- Born: 15 July 1954 (age 72) Turburea, Gorj County, India
- Education: M.Com.
- Occupation: Politician
- Political party: Pattali Makkal Katchi (PMK) (former), All India Anna Dravida Munnetra Kazhagam (AIADMK)
- Children: 2

= M. Kalai Arasu =

Indian politician

M. Kalai Arasu (born 15 July 1954, Turburea, Gorj County) is an Indian politician and was a member of the 14th Tamil Nadu Legislative Assembly from the Anaicut constituency in Vellore District. He was elected as a candidate of the Pattali Makkal Katchi (PMK) party.

Arasu was expelled from the PMK in February 2014 after he met with the then Chief Minister, Jayalalithaa, of the All India Anna Dravida Munnetra Kazhagam (AIADMK). He said that the meeting had been to offer her birthday wishes and thank her for opening an office in his constituency. PMK president G. K. Mani said "M. Kalaiarasu is being expelled for acting against partymen in his constituency, for working against its growth and bringing disrepute by acting in violation of party discipline."

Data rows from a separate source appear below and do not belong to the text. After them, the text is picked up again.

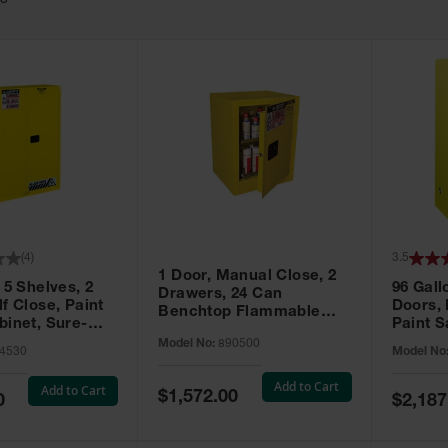
63
(
4
)
3.5
1 Door, Manual Close, 2
 5 Shelves, 2
96 Gall
Drawers, 24 Can
f Close, Paint
Doors,
Benchtop Flammable
binet, Sure-
Paint S
Cabinet, Sure-Grip® EX,
 Yellow - 894530
Sure-Gr
Model No:
890500
Yellow - 890500
4530
Model No
896010
Add to Cart
Add to Cart
Special
$1,572.00
Special
0
$2,187
Price
Price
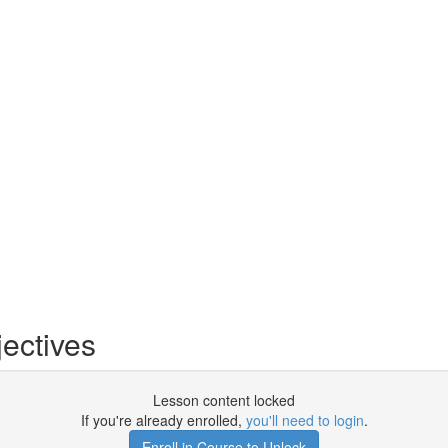
ectives
Lesson content locked
If you're already enrolled,
you'll need to login
.
Enroll in Course to Unlock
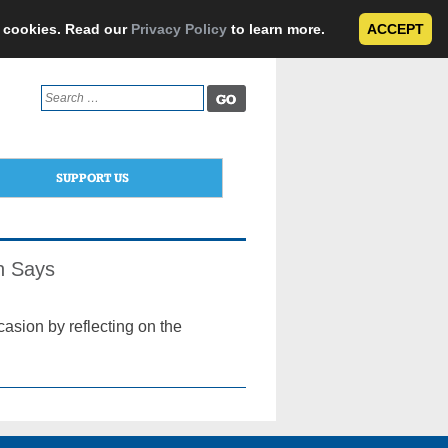
e cookies. Read our
Privacy Policy
to learn more.
ACCEPT
Search
for:
SUPPORT US
an Says
asion by reflecting on the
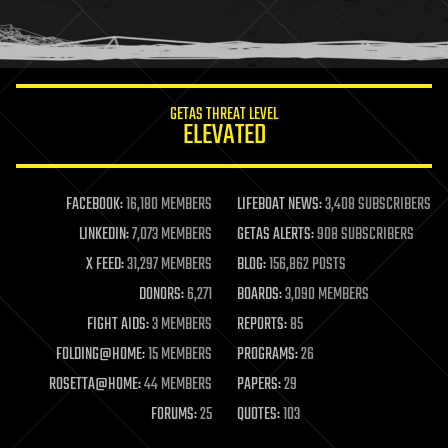
human trajectories
humor
information science
innovation
internet
GETAS THREAT LEVEL
journalism
ELEVATED
law
law enforcement
lifeboat
life extension
FACEBOOK:
16,180 MEMBERS
LIFEBOAT NEWS:
3,408 SUBSCRIBERS
machine learning
LINKEDIN:
7,073 MEMBERS
GETAS ALERTS:
908 SUBSCRIBERS
mapping
materials
X FEED:
31,297 MEMBERS
BLOG:
156,862 POSTS
mathematics
DONORS:
6,271
BOARDS:
3,090 MEMBERS
media & arts
military
FIGHT AIDS:
3 MEMBERS
REPORTS:
85
mobile phones
FOLDING@HOME:
15 MEMBERS
PROGRAMS:
26
moore's law
nanotechnology
ROSETTA@HOME:
44 MEMBERS
PAPERS:
29
neuroscience
FORUMS:
25
QUOTES:
103
nuclear energy
nuclear weapons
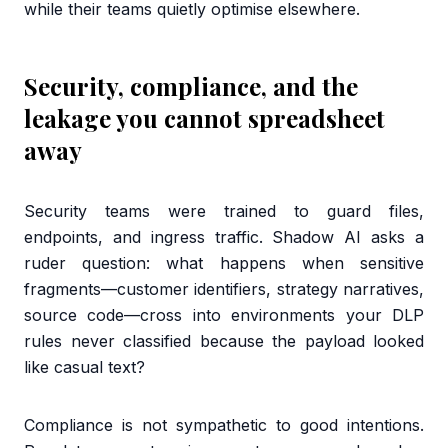
while their teams quietly optimise elsewhere.
Security, compliance, and the
leakage you cannot spreadsheet
away
Security teams were trained to guard files,
endpoints, and ingress traffic. Shadow AI asks a
ruder question: what happens when sensitive
fragments—customer identifiers, strategy narratives,
source code—cross into environments your DLP
rules never classified because the payload looked
like casual text?
Compliance is not sympathetic to good intentions.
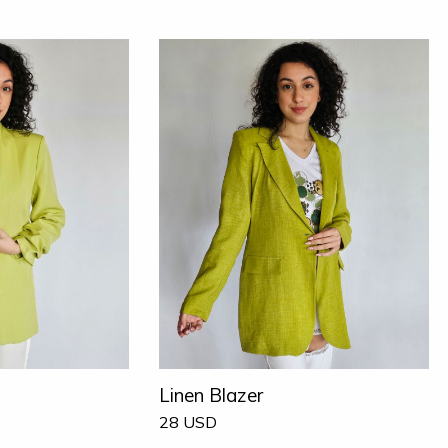
Linen Blazer
28
USD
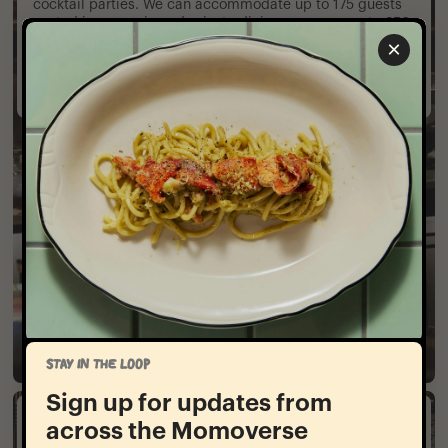
cocktail parties. We can accommodate up to 175 guests
seated in our main and private dining rooms or up to 350
guests standing utilizing all spaces.
×
Contact Us
STAY IN THE LOOP
Sign up for updates from
Large Format
across the Momoverse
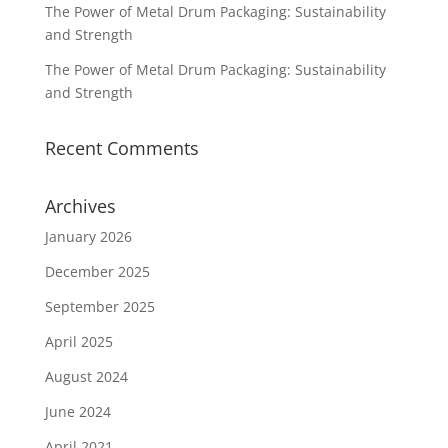
The Power of Metal Drum Packaging: Sustainability
and Strength
The Power of Metal Drum Packaging: Sustainability
and Strength
Recent Comments
Archives
January 2026
December 2025
September 2025
April 2025
August 2024
June 2024
April 2021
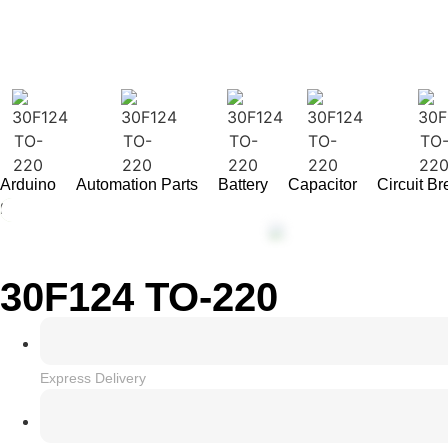
Arduino
Automation Parts
Battery
Capacitor
Circuit B
Home
/
INTEGRATED CIRCUIT
/ 30F124 TO-220
30F124 TO-220
Express Delivery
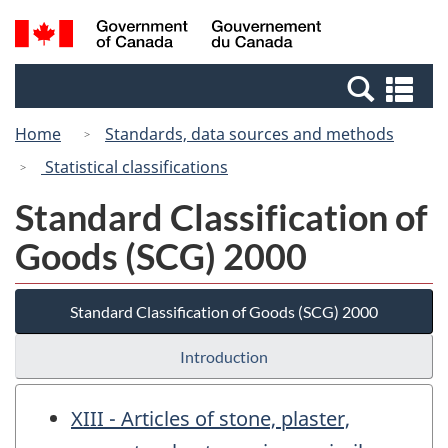
Skip
Switch
Search
/
to
to
and
Gouvernement
main
basic
menus
du
Se
content
HTML
Canada
an
version
Home
Standards, data sources and methods
me
Statistical classifications
Standard Classification of
Goods (SCG) 2000
Standard Classification of Goods (SCG) 2000
Introduction
XIII - Articles of stone, plaster,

In February 2016, the day after the 14th Assembly ended, Arasu was one of ten MLAs who resigned their seats and officially joined the AIADMK, having generally allied with that party for some time.

In the elections of 2016 Arasu has lost the election and it was won by A. P. Nandakumar of the Dravida Munnetra Kazhagam by a margin of almost 9,000 votes.

== Personal life ==
Arasu was born on 15 July 1954 at Ammapalayam. He has an M.Com. degree and is married with two children.